● Work request
Report each line of the records below that holds the word "range".
--*--
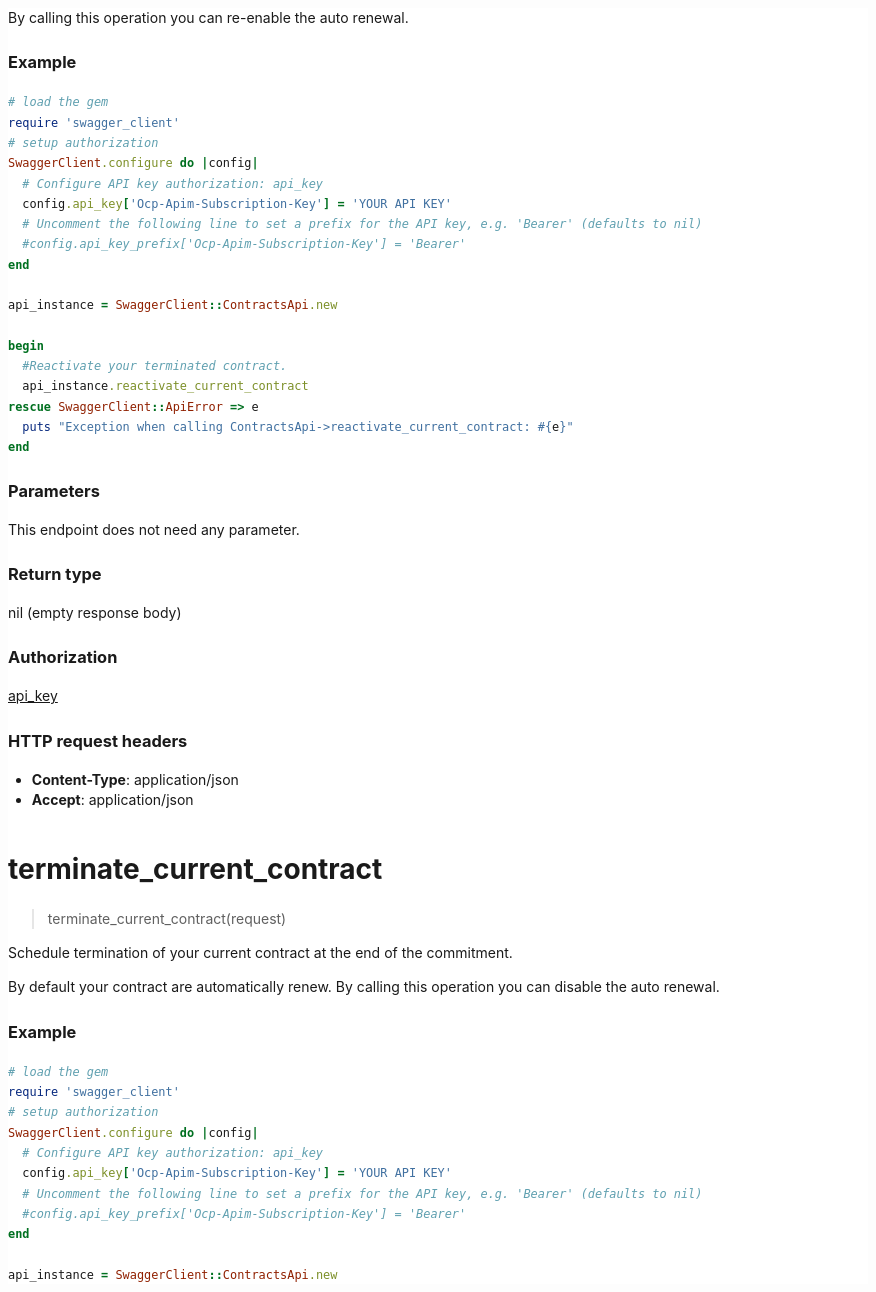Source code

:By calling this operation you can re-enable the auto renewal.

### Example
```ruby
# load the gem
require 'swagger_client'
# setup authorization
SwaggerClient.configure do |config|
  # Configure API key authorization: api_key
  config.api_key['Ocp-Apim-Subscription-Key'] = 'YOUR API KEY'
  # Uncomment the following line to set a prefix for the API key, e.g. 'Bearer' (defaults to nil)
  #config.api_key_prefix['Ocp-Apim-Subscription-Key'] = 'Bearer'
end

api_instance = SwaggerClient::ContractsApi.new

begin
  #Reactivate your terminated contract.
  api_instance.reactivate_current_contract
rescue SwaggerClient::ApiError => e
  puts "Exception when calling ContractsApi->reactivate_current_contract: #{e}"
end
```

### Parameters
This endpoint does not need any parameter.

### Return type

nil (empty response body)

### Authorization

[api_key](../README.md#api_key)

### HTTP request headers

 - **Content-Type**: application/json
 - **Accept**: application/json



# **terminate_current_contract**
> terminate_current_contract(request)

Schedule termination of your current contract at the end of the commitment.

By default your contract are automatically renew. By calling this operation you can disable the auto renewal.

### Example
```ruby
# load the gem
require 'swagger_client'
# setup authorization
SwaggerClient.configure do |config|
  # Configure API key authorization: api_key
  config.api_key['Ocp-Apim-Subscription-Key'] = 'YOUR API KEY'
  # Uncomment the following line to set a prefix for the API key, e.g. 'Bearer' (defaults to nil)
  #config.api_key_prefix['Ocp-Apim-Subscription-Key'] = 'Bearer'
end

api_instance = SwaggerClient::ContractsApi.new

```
--*--
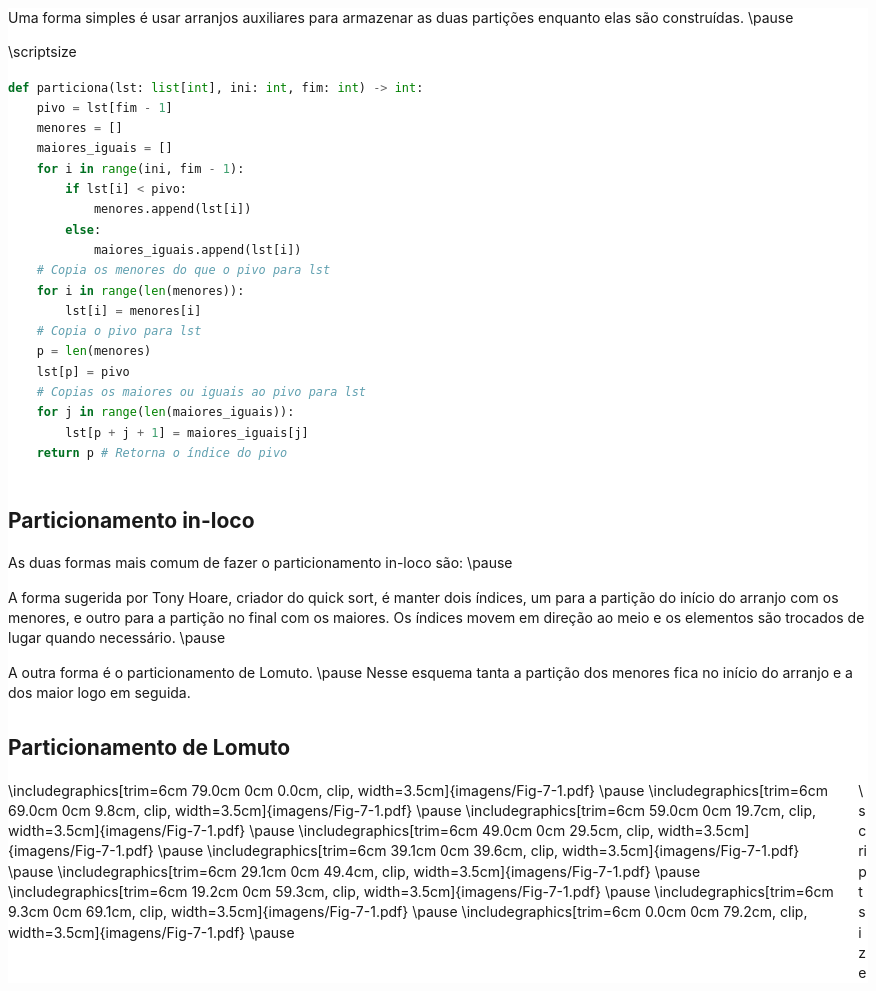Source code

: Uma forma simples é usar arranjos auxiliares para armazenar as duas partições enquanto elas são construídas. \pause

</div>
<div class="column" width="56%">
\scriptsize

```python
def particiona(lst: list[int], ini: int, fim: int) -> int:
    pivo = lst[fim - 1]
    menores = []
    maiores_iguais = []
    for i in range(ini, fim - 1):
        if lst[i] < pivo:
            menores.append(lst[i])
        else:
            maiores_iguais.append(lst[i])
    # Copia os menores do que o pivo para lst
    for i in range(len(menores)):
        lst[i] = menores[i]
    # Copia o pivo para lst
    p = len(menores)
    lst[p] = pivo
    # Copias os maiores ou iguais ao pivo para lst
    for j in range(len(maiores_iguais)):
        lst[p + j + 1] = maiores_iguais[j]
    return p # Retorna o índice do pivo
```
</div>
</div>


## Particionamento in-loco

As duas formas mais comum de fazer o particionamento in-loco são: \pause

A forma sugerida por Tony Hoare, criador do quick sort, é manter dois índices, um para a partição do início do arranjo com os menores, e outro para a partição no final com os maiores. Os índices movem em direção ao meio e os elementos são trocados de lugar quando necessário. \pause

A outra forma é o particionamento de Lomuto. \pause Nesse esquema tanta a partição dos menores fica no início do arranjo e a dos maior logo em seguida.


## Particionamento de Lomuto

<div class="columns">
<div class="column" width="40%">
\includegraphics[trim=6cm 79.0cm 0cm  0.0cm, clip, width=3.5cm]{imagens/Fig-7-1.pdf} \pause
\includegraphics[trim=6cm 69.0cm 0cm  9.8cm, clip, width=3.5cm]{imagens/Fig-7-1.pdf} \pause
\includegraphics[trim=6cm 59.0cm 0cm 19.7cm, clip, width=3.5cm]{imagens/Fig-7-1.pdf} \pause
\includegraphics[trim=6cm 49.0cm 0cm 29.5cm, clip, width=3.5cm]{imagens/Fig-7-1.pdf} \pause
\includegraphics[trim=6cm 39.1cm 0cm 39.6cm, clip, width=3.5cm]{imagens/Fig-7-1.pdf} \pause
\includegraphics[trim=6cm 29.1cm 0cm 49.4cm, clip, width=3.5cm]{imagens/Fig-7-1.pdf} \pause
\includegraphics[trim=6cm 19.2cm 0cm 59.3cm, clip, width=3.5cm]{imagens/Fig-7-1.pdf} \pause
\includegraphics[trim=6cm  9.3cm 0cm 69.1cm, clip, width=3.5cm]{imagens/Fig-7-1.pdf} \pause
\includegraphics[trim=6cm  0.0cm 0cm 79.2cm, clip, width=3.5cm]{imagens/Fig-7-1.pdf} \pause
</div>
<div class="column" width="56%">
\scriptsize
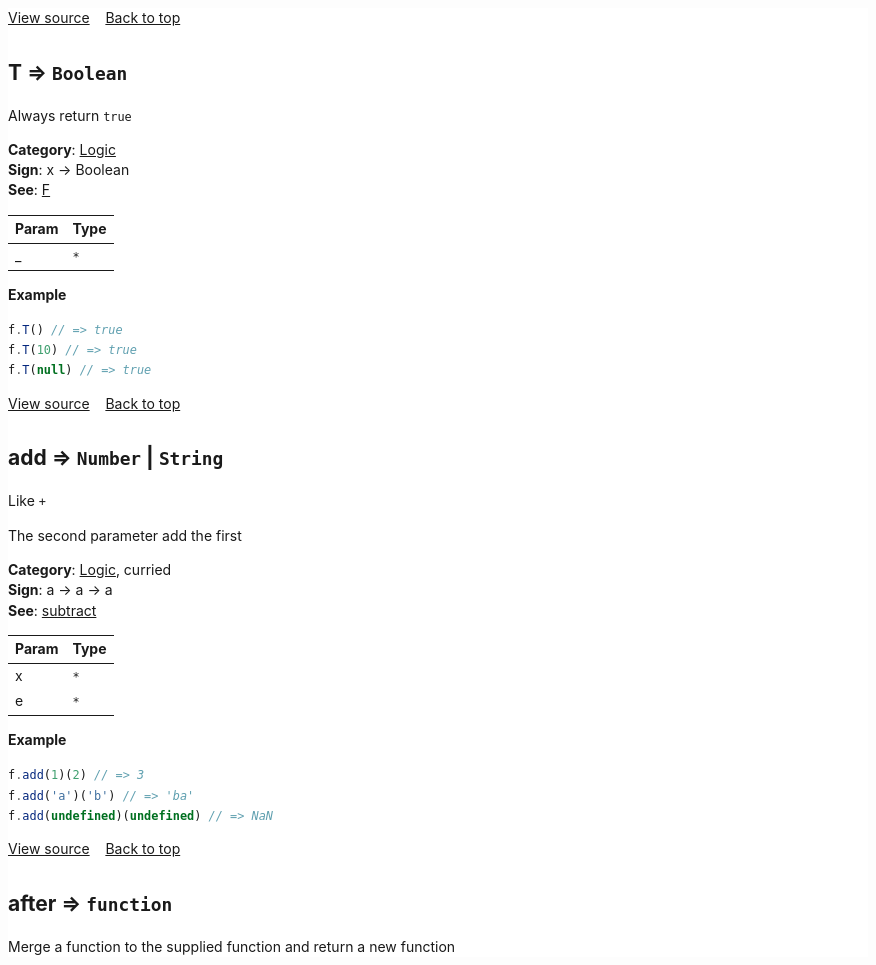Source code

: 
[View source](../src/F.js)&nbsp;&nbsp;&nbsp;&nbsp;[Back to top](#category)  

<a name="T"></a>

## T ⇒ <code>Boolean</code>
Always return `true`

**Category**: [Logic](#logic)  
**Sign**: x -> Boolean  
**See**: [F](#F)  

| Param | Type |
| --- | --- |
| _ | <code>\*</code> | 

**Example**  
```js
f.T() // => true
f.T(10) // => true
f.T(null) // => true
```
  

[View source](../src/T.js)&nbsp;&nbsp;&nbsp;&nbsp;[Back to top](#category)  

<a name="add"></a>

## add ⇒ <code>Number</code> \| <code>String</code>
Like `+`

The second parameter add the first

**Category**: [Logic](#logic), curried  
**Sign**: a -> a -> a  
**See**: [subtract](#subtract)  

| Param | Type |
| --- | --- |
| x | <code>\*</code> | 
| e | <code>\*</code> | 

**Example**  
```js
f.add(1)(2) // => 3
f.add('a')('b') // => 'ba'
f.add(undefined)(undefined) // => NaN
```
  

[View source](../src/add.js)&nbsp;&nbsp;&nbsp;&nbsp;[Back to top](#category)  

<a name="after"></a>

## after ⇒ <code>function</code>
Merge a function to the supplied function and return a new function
--*--
● Response area
    for i in range(ini, fim - 1):
    for i in range(len(menores)):
    for j in range(len(maiores_iguais)):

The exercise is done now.